IBC 2010 – DVB-3D – Paul Dempsey
The DVB Project will publish its first digital 3DTV standards before the end of the year, and demonstrated 3D transmissions over all of its second generation terrestrial (DVB-T2), satellite (DVB-S2) and cable (DVB-C2) formats at IBC.
However, the consortium acknowledges that its DVD-3D standard is only the beginning and that there is little current broadcaster enthusiasm to leap into 3D transmissions.
The first iteration will be based around a ‘frame compatible’ technique, where the left and right eye views are transmitted so that an existing set-top box receives them as though they are a single 2D frame. A 3D-capable TV will then bring together the side-by-side or top-and-bottom elements.
David Wood, chairman of DVB-3DTV’s commercial module, said that the signals need to be receivable by today’s installed base of digital STBs to kick start the market. Viewers will already be expected to buy new TVs to watch any transmissions.
The standard will therefore initially have several ‘flavors’ to ensure box compatibility, with equipment running at 50 or 60Hz, for transmissions in 720p or 1080i resolutions and according to various other parameters.
“What we want to avoid is the crazy situation you had after CES [January’s Consumer Electronics Show] where one company started 3D broadcasts that could only be seen on one manufacturer’s products,” Wood added.
He also noted that the first 3D standards will have ‘placeholders’ to leave scope for emerging 3D technologies, particularly any that eliminate the need for glasses, and remarked that some launches have been accompanied by health warnings because of concerns over the amount of time anyone should spending watching artificially constructed 3D images.
Despite the current hype, most TV companies are prepared to wait on more mature technologies and only three (the UK’s BSkyB, Japan’s NHK and the US sports network ESPN) are seen as likely to announce pathfinder 3D launches to-the-home in the short-to-medium term.

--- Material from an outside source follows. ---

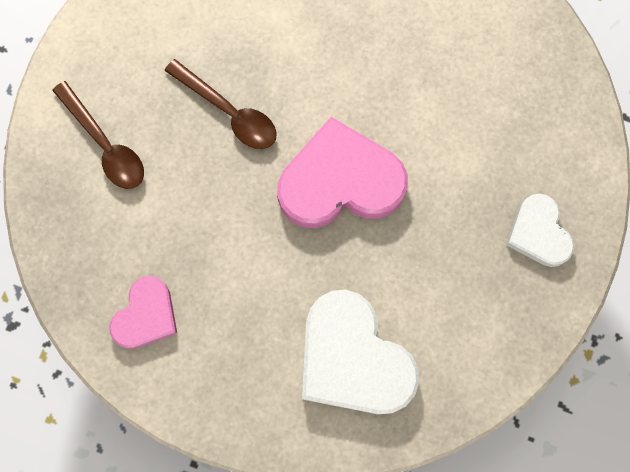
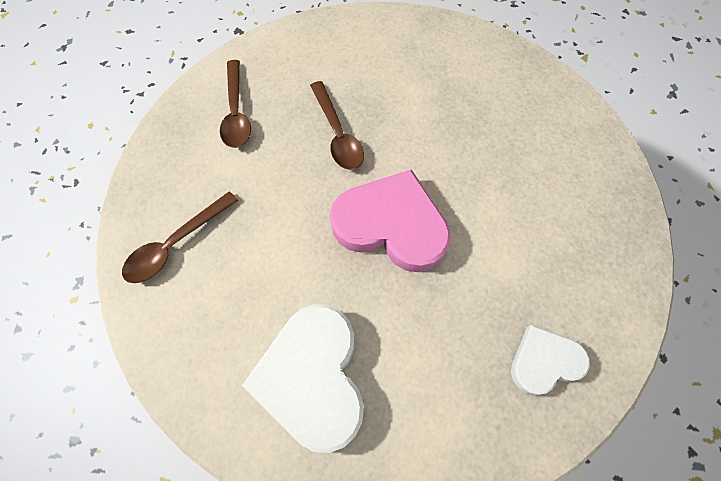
camera: 30 degrees right, 10 degrees down
(146, 316) = (176, 244): pink heart -> brown spoon
(538, 233) = (544, 361): white heart -> white heart turned 60 degrees clockwise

Andy Quested, head of technology for BBC HD, said that 3D was not yet a justifiable investment for the British broadcaster given its public service remit and that most large broadcasters remain focused on transitioning as much as viable in existing schedules to high definition.
Caution on 3D extends to the co-production market, where several companies report difficulties in assembling the kind of partnerships that helped to seed HD production in its early days. Public service broadcasters, in particular, are struggling under various forms of government-imposed cuts as the global recession has led to austerity budgeting.
Elsewhere at IBC, 3D players such as Bill Collis, CEO of post-production software developer The Foundry, said that the market is still being driven by the demands of Hollywood features, with gaming as potentially the next major growth sector.
Collis said he thought that TV was not likely to be a major market for 3D technology for “a little while yet”. He added that by playing wait and see, broadcasters and even gaming companies will ultimately benefit from Hollywood’s R&D, although product prices are already coming down to a ‘manageable’ level, particularly in terms of software licenses.